The shilling gained further ground on the dollar on Thursday to hit a three-and-a-half year high, setting the stage for cheaper imports of goods like cars, clothes, petrol and machinery.
The shilling traded at an average of Sh99.70 per dollar, a level it last traded at in July 2015, from Sh100.03 the previous day on increased hard currency inflows and a drop in demand for imports.
The local unit has been threatening to breach the Sh100 mark for the past two months, and has gained Sh2.50 to the dollar since the start of the year.
This will ease pressure on the cost of imported commodities for an economy that imports good worth nearly Sh2 trillion with petrol and industrial machinery coming top.
Exporters of goods like flowers, tea and coffee will feel the pinch of reduced earnings once they convert their dollar sales to Kenya shilling.
“Other than the usual dollar inflows from exports and remittances, we have also seen flows coming in from investors looking at the infrastructure bond currently on sale.
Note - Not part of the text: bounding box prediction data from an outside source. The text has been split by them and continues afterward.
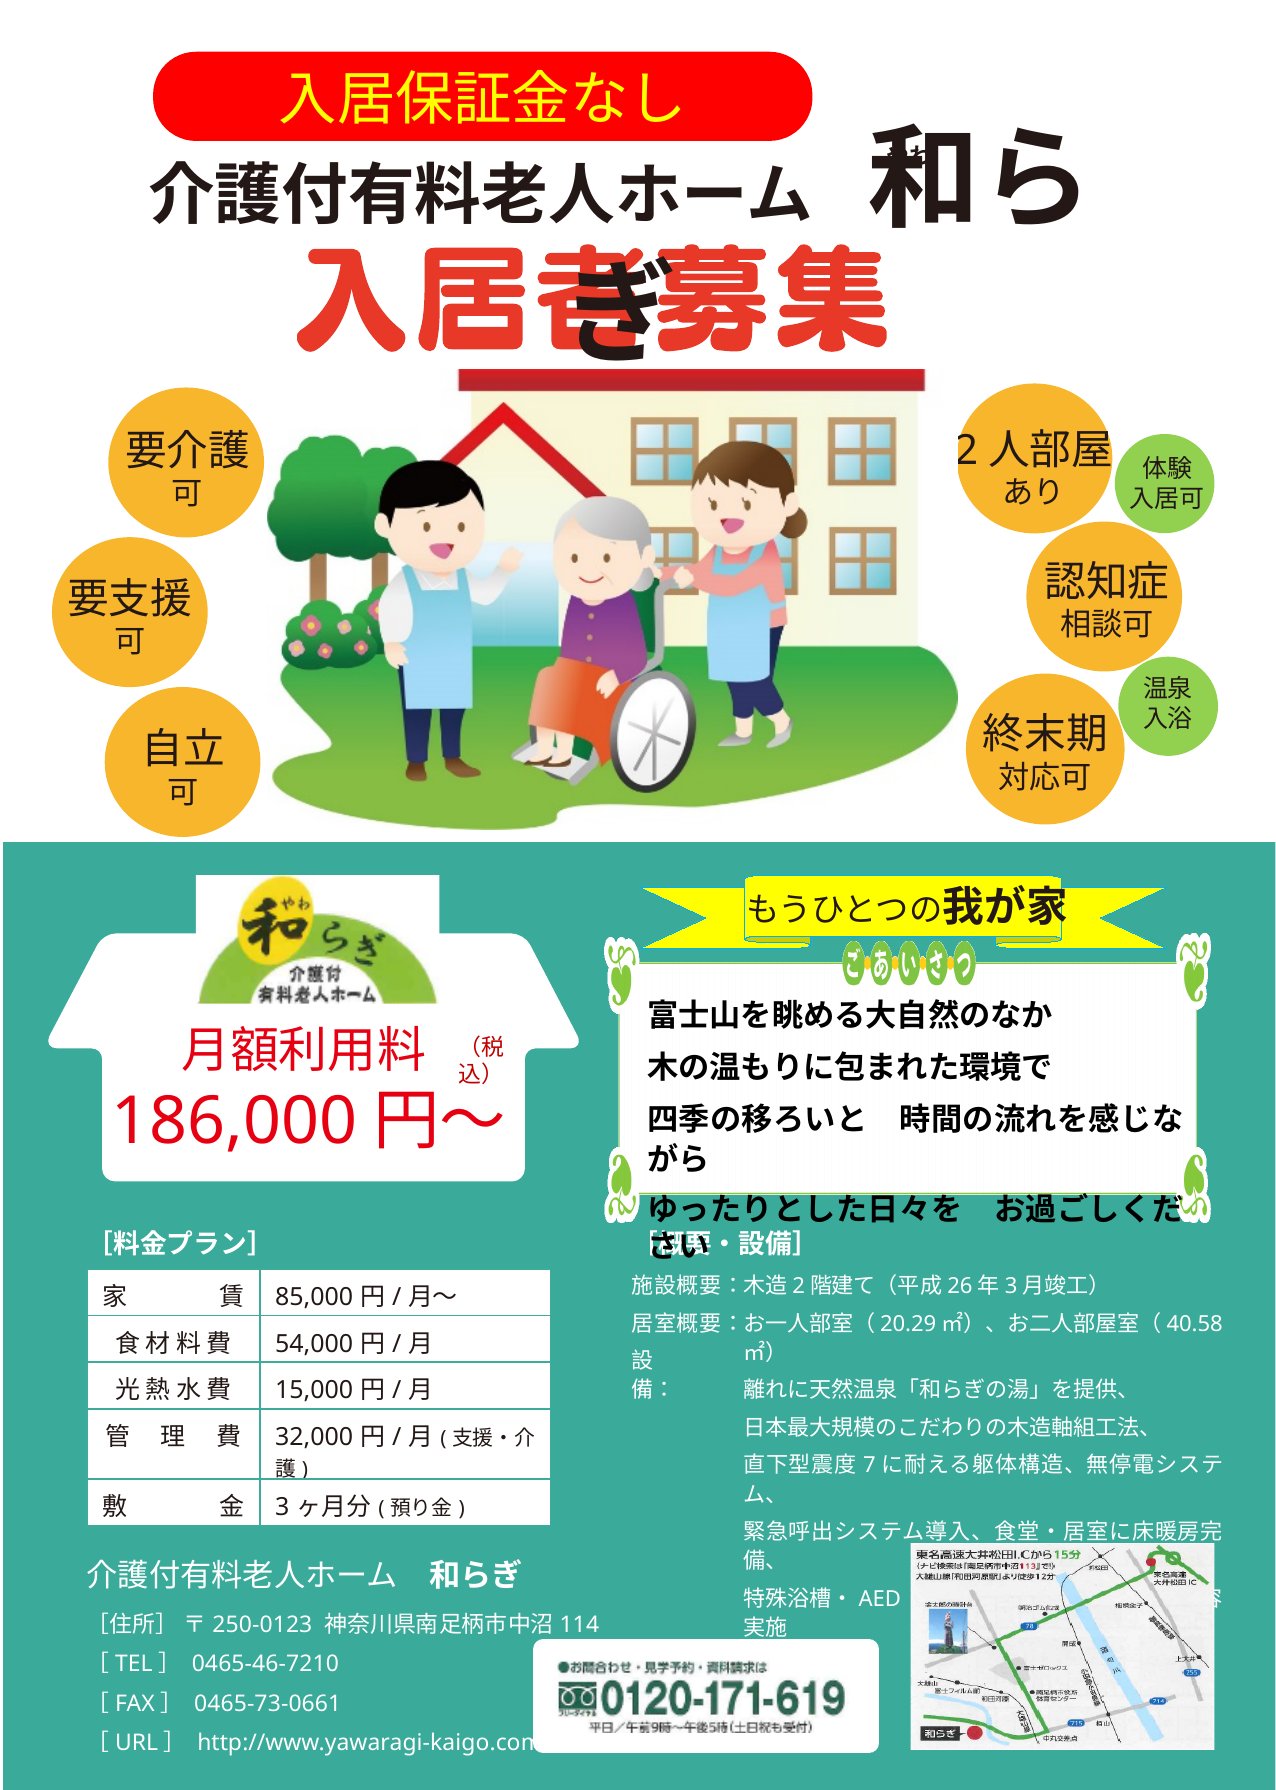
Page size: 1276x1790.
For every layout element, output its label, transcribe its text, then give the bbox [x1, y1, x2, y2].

text_box 終末期対応可 [960, 699, 1130, 803]
picture [267, 369, 958, 830]
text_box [1108, 656, 1229, 756]
text_box 認知症 相談可 [1022, 547, 1192, 650]
text_box [68, 536, 191, 564]
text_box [81, 98, 1276, 251]
picture [296, 251, 887, 352]
text_box [121, 685, 244, 714]
text_box 要支援 可 [45, 564, 215, 667]
text_box 入居保証金なし [152, 50, 814, 98]
text_box [988, 803, 1103, 826]
text_box [129, 818, 236, 838]
text_box 要介護 可 [102, 416, 267, 519]
text_box [1044, 520, 1165, 547]
text_box [984, 672, 1107, 699]
text_box [1048, 650, 1161, 673]
text_box 2人部屋 あり [958, 415, 1130, 518]
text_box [640, 869, 1167, 972]
text_box [123, 386, 249, 416]
text_box [985, 518, 1084, 535]
text_box [133, 519, 239, 539]
picture [3, 842, 1276, 1790]
text_box [75, 667, 185, 689]
text_box 自立 可 [98, 714, 267, 818]
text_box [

“The demand side has been quiet as buyers adopt a waiting stance anticipating the exchange rate will go lower,” said a dealer at a commercial bank.
The shilling has strengthened progressively in the past two months, hence the optimism that the gains made so far on the greenback will hold.
Kenyan consumers are already seeing a positive impact on the cost of imported goods.
Fuel prices have come down significantly in the last two review cycles partly due to the strengthening shilling, coupled with the fall in global crude prices in December and January.
The stronger shilling lowers the real cost of importing the commodity for oil marketers who buy dollars in the local market to make their payments.
Others benefiting from the currency gain include vehicle importers, who contribute a significant share of dollar demand when buying vehicles from abroad. Manufacturers who depend on imported raw materials also benefit from lower input costs on their dollar payments to external suppliers.